– Теперь иди сюда, придурок!
В тот день, вернувшись домой в крайне подавленном состоянии и с синяком под глазом, Александр понял для себя одну важную вещь – не стоит жрать дерьмо, даже если кто-то считает это крутым.
С пьяным парнем, который был старше, Александр подрался уже несколько лет спустя, на даче. Никто не знал его имени, но все знали его кличку – Поляк. Он был из местных, сыном какого-то рабочего на местном лесхозе. Никто не знал, почему Поляка звали именно Поляком. Кто-то говорил, потому, что фамилия его была Поляковский или Поличев, другие говорили, что он был родом откуда-то оттуда, кто-то потому, что жил она на Полянской улице; но несмотря на все эти разногласия, все сходились в одном – он был наимерзейшей тварью, равной которой сложно было найти не только во всей области, но и даже на всей территории некогда великой Речи Посполитой. Александр искренне не понимал, что сделал он тогда Поляку, может посмотрел не так, может сказал что-то не то, а может просто так, ибо он – Поляк, а все остальные – дерьмо, но однажды Поляк, преградив ему у станции дорогу, пообещал «навалять» ему в воскресенье после клуба, потому, что «я буду пьяным, блин, и будет тебе очень хреново».

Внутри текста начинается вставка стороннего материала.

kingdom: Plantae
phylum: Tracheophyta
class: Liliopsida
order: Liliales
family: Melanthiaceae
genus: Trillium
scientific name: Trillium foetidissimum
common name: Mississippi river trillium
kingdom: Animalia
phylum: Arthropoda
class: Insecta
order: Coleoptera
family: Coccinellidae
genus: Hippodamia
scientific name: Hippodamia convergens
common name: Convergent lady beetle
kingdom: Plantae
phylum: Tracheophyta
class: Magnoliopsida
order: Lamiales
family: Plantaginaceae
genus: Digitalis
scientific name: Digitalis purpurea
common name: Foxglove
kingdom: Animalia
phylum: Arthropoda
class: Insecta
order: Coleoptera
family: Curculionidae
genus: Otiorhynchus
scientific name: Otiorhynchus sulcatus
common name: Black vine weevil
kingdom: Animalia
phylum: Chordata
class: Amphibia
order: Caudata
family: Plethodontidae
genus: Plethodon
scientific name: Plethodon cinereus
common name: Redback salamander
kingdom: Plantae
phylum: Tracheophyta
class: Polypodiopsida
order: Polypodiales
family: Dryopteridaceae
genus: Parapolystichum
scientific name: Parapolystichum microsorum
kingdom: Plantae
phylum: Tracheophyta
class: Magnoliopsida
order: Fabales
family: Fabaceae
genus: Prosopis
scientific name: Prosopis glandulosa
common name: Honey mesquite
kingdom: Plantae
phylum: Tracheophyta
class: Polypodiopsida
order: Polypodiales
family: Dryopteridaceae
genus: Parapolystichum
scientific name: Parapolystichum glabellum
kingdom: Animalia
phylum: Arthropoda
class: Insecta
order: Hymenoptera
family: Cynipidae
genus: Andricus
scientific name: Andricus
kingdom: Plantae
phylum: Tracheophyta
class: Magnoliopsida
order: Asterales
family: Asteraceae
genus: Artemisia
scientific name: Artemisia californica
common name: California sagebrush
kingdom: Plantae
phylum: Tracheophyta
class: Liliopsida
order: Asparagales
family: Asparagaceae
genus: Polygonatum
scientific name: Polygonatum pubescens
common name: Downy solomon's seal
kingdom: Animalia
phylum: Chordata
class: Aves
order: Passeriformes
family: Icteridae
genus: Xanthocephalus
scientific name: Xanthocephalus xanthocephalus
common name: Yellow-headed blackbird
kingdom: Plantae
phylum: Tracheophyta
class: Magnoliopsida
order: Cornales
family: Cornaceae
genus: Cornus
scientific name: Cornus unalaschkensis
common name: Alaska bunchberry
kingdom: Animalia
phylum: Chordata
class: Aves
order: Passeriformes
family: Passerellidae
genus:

Эти слова Александр запомнил тогда очень хорошо. Дрожь при вспоминании их чувствовалась в его конечностях до самого того рокового воскресенья. Тогда он решил, что в воскресенье он не будет показываться рядом с клубом, а уедет куда-нибудь подальше кататься на велике. Так он и сделал. Он уехал после обеда из дома и всю вторую половину дня сидел у карьера, запекая картошку в медленно тлевшим перед ним костре. Когда же стало смеркаться и на небе появились первые августовские звезды, он прыгнул на велик и медленно покатил домой. Было уже поздно и по его представлениям у клуба уже должно было всё закончиться. Вот он въехал в поселок, быстро пронесся мима клуба, у которого действительно никого уже не было, доехал до железнодорожной станции, повернул к переезду через пути и тут, откуда ни возьмись, с красной как помидор даже под светом желтых фонарей физиономией, с расстегнутой настежь ширинкой, из которой вылезали пожелтевшие трусы, качаясь в угаре алкогольного опьянения, перед ним появилась неизвестно откуда фигура Поляка. Александр было рванулся назад, в конце концов он мог перебраться через железнодорожные пути и дальше, через автомобильный мост, но тяжелая рука Поляка опустилась ему на плечо и с силой сдавила его.
– Ну чё, блин?! – изрыгнул он, и запах водки, смешанный с солеными огурцами, затмил на несколько секунд даже запах пропитанных креозотом шпал. Александру стало страшно. Он помнил бабушку, которая говорила ему никогда не иметь дело с пьяными. «Пьяные, – говорила она, – это нелюди, они ничего не чувствуют и ничего не боятся. Держись от них подальше». И эта боязнь всех пьяных, переросшая в нем в какую-то алкофобию на базе представления о том, что алкоголь дает необычайные силы, сродни силам чуть ли не самих русских богатырей, была впечатана в детское сознание надолго, до того самого вечера воскресного дня, когда Поляк выполз перед ним откуда-то с расстегнутой ширинкой.
– Отпусти! – крикнул ему Александр и попытался вырваться.
– А-а-а, блин! – проговорил Поляк, его маленькие свиные глазки стали еще меньше, и хоть Александр не мог поймать на себе его взгляд, он понимал, что все-таки попадает в поле его зрения.